_What to work on_. Could you copy out, word for word, the time line from each of the entries below, leaving the pictures out of your answer?

★ ★ ★ ★ ★ ★ ★

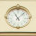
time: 11:07
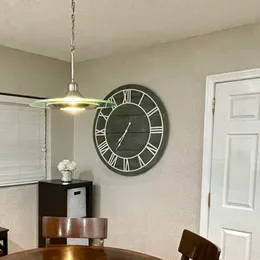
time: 7:15
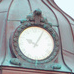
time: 10:05
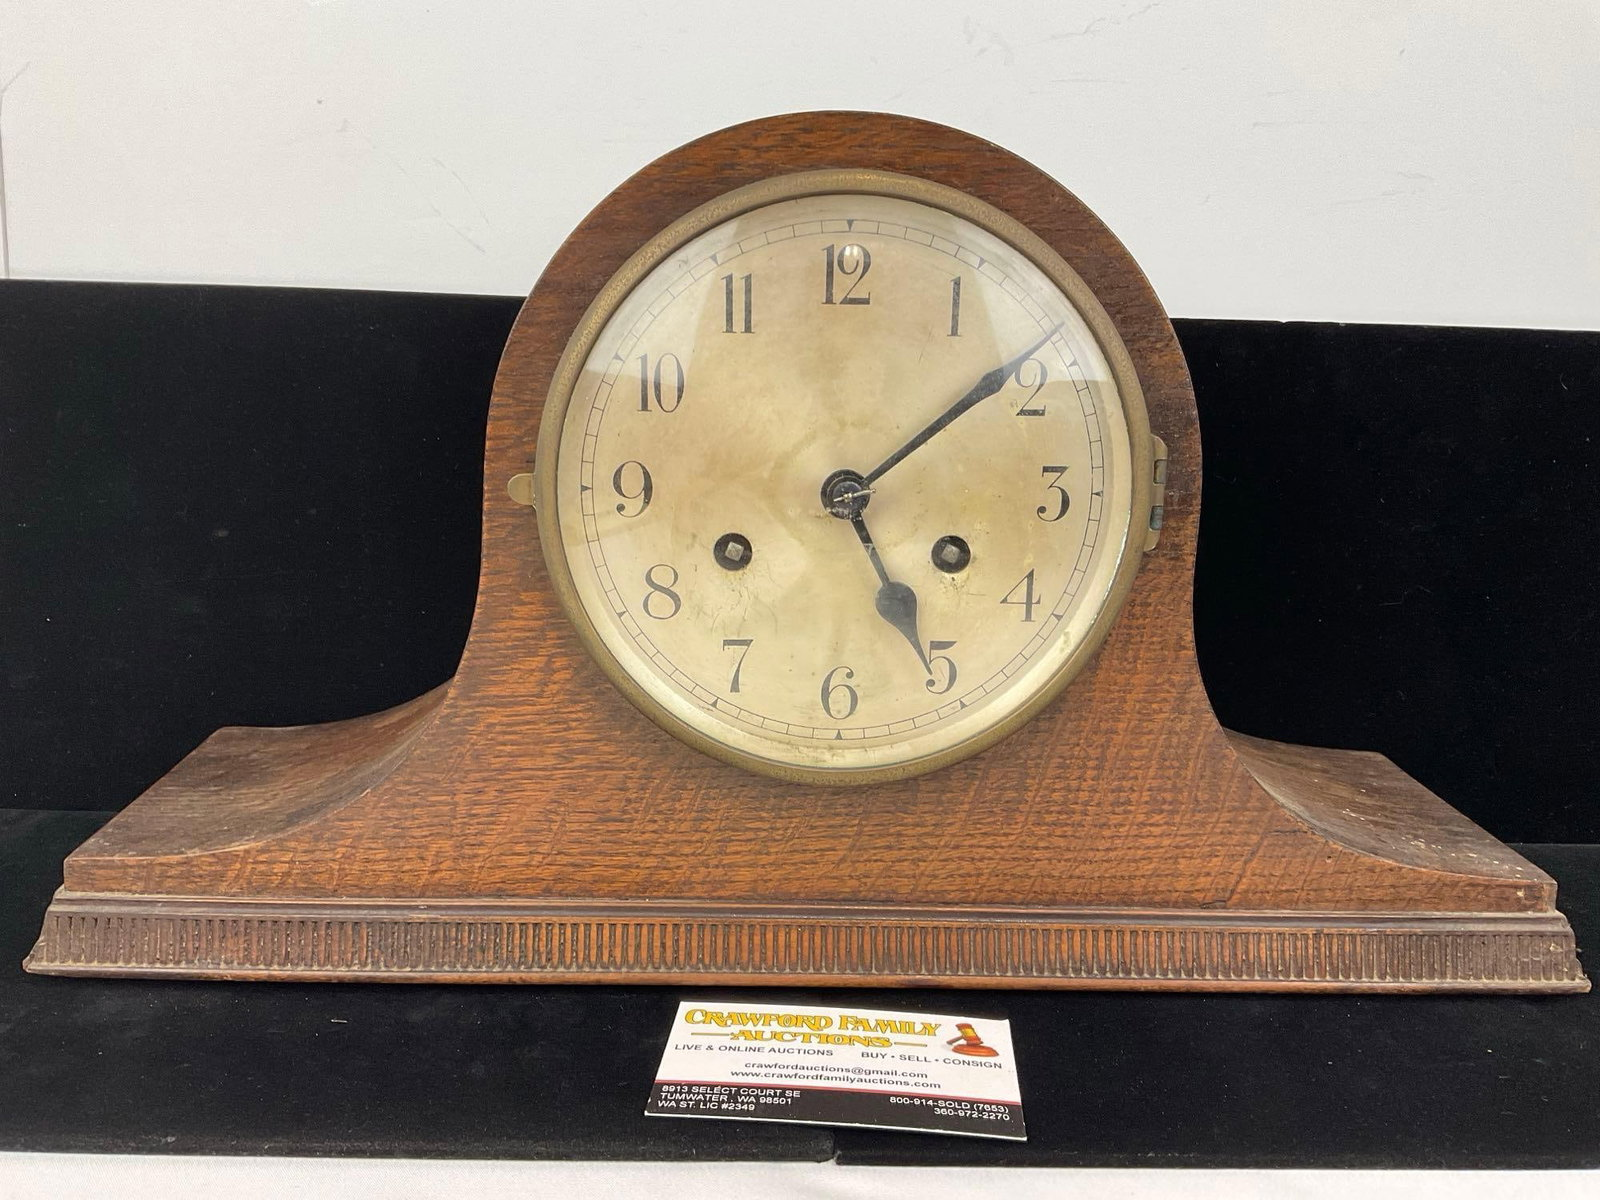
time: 5:08
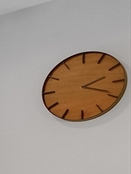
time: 2:18
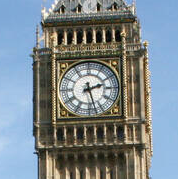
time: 2:27
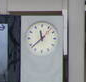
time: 11:38
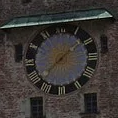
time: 1:38
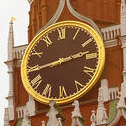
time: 2:44
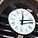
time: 12:12
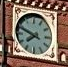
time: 7:48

★ ★ ★ ★ ★ ★ ★

_Task solution_.
time: 11:07
time: 7:15
time: 10:05
time: 5:08
time: 2:18
time: 2:27
time: 11:38
time: 1:38
time: 2:44
time: 12:12
time: 7:48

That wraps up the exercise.